UN court nixes trial for Hezbollah commander

Special UN court set up to prosecute killers of former Lebanese prime minister Rafiq Hariri cancels decision to try Mustafa Badreddine.

Elad Benari ,

Mustafa Badreddine
Mustafa Badreddine
Reuters

The special UN court set up to prosecute the killers of former Lebanese prime minister Rafiq Hariri on Monday overturned an earlier decision to try in absentia a Hezbollah military chief who is thought to have died in May, AFP reported.

The Hague-based Special Tribunal for Lebanon's (STL) appeals chamber found by a majority "that sufficient evidence had been presented... to establish the death of Mustafa Badreddine," it said in a statement.

The court's judges last month insisted they would continue with the trial of Badreddine and four others, despite thousands attending Badreddine funeral in Beirut.

The tribunal's appeals judges, however, had a different opinion and "ordered the Trial Chamber to terminate proceedings against the accused" -- but said the case could be reopened should new evidence come to light proving Badreddine is still alive, according to AFP.

Badreddine was the highest-ranking Hezbollah member to be killed since the group joined Syria's civil four years ago.
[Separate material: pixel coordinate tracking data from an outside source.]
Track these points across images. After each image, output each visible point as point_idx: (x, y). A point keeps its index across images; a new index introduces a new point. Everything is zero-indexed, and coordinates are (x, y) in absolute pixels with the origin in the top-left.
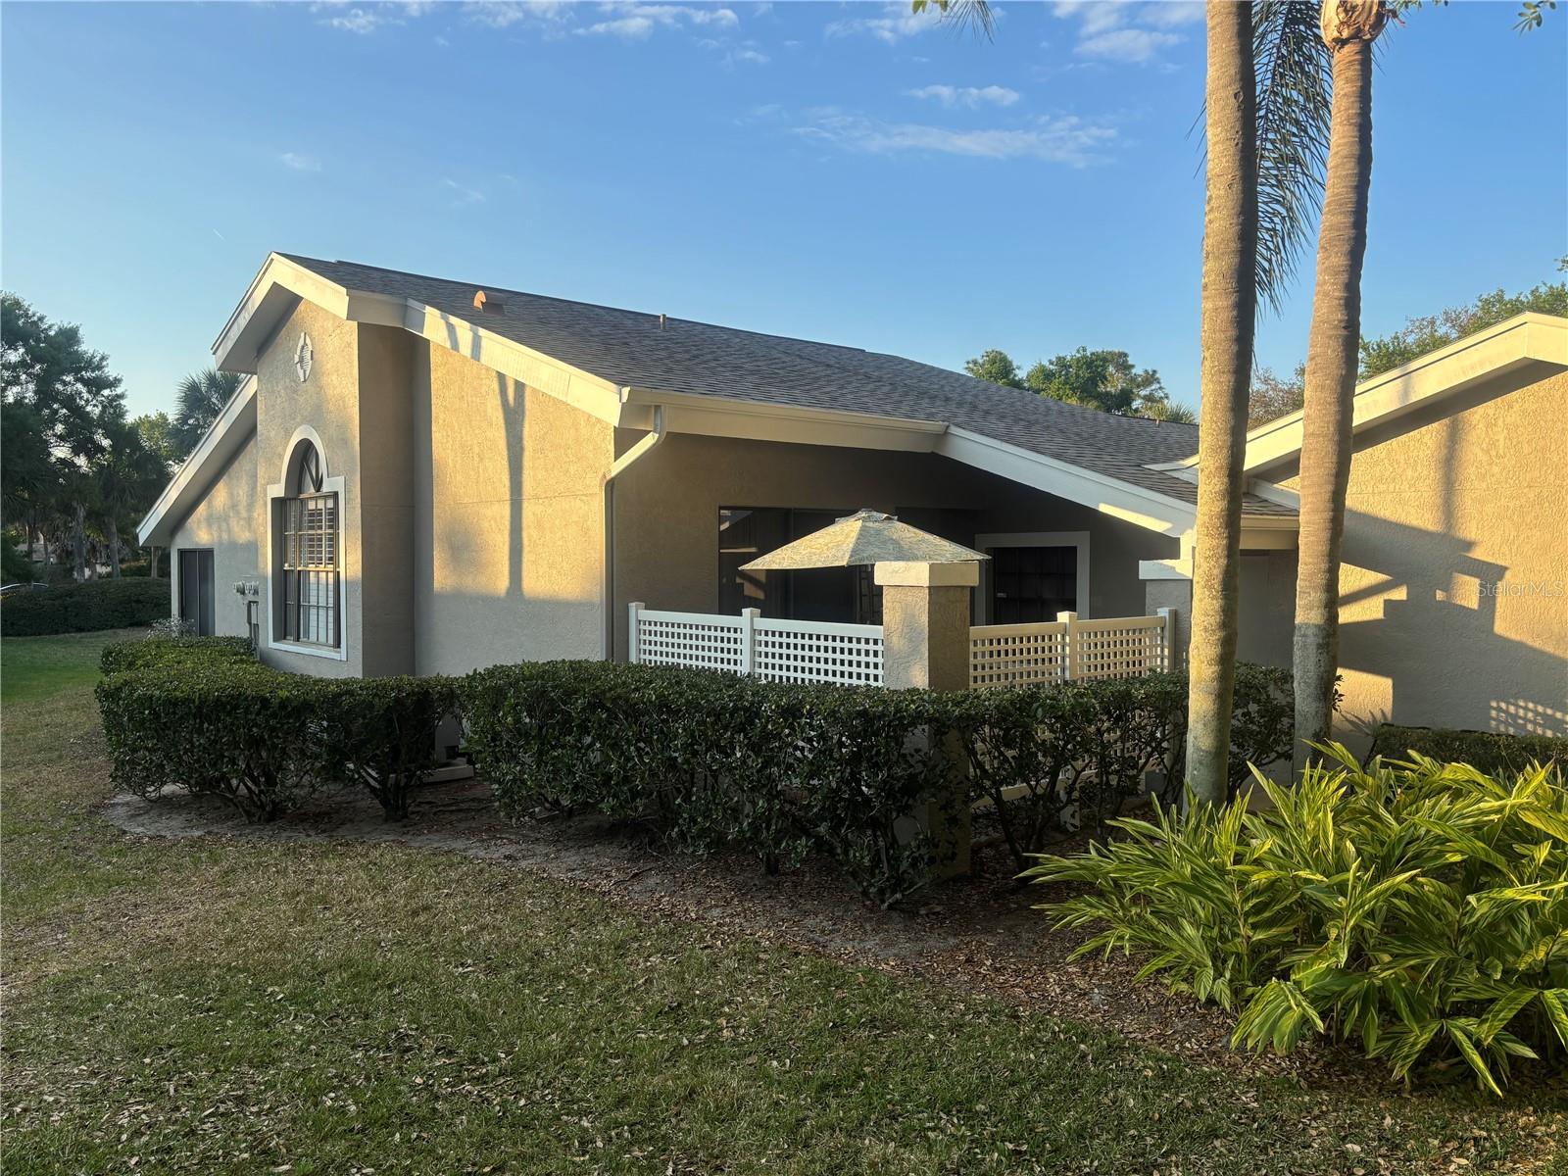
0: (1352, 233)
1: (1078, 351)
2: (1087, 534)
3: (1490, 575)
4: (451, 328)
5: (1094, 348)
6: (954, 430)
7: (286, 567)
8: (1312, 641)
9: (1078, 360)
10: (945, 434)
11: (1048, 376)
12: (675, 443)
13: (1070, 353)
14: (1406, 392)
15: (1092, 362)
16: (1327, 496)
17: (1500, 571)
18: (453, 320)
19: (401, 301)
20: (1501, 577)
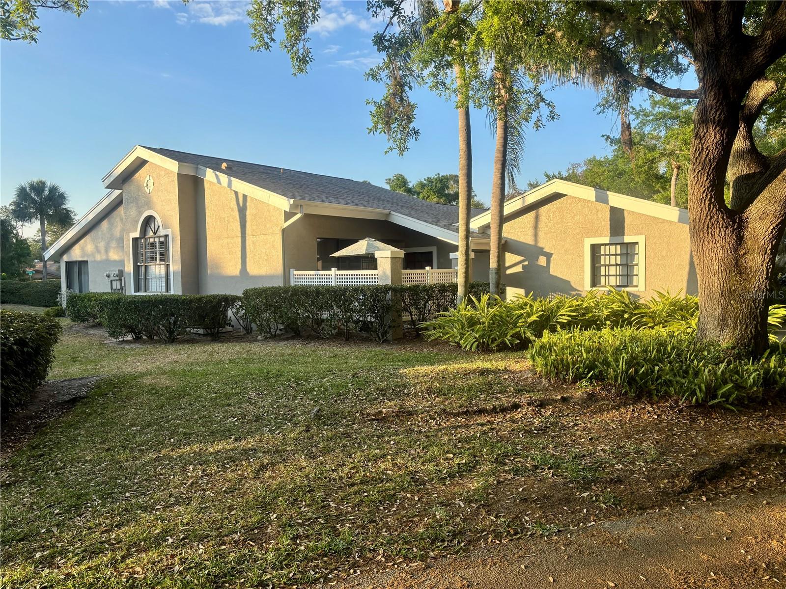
0: (502, 159)
1: (436, 175)
2: (435, 247)
3: (549, 256)
4: (217, 176)
5: (444, 173)
6: (392, 212)
7: (139, 264)
8: (494, 271)
9: (436, 180)
10: (389, 214)
11: (423, 186)
12: (307, 216)
13: (432, 175)
14: (524, 202)
15: (442, 180)
16: (497, 232)
17: (551, 255)
18: (217, 173)
19: (196, 166)
20: (551, 257)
He died in an explosion on May 12 near Damascus international airport, in circumstances that are still shrouded in mystery.
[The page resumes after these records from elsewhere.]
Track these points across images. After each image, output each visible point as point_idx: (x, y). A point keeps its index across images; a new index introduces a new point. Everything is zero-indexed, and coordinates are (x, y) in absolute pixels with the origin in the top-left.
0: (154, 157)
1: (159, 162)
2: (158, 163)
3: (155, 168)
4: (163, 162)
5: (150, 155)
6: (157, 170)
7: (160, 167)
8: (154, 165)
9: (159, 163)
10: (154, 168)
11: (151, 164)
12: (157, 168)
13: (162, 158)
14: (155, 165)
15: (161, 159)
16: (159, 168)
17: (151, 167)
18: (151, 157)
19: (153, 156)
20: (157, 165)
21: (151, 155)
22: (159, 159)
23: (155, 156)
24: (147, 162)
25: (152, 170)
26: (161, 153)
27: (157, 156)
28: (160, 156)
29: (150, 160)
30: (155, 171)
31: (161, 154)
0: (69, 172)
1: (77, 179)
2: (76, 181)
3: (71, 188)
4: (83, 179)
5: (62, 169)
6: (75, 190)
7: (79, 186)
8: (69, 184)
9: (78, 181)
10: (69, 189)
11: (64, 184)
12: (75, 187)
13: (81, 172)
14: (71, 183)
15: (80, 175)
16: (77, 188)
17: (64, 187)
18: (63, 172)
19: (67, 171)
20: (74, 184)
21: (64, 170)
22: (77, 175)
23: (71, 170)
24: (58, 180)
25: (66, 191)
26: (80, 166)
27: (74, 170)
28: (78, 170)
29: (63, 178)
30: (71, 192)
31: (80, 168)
Hezbollah has said that “Islamist extremists” killed Badreddine, though it did not name any particular group and there has been no claim of responsibility for the attack.

A recent report claimed that Iran believes it was the United States who was responsible for his death, the motive being his part in the suicide bombing of the U.S. Marines barracks in Beirut, Lebanon, in 1983.
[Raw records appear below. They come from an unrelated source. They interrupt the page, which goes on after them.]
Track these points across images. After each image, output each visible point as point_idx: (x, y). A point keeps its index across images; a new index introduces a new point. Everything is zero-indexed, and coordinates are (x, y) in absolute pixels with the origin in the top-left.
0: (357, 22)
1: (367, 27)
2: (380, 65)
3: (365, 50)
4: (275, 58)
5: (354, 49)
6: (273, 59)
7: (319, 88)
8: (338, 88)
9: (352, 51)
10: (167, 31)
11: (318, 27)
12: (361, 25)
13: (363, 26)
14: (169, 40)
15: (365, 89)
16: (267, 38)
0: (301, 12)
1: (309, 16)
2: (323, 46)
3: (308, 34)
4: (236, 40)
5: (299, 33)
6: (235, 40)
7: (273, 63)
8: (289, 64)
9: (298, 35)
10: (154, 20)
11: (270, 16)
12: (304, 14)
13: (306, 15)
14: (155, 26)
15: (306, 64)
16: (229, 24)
The STL launched proceedings against Badreddine and four other Hezbollah suspects in January 2014. They have never appeared in court.

Badreddine stood accused of masterminding the 2005 bombing that killed Lebanon's ex-prime minister Hariri, who was killed along with more than 20 others in a massive suicide car bombing on Beirut's waterfront.

The STL was set up in 2007 and is the only international ad-hoc tribunal with the jurisdiction to try an act of terror.

Interpol in the past issued a “red notice” for the Hezbollah suspects, but so far none have been arrested. Hezbollah has denied any responsibility for Hariri’s murder and has dismissed the tribunal as a U.S.-Israeli conspiracy. Hezbollah chief Hassan Nasrallah in the past vowed that none of the suspects will be arrested.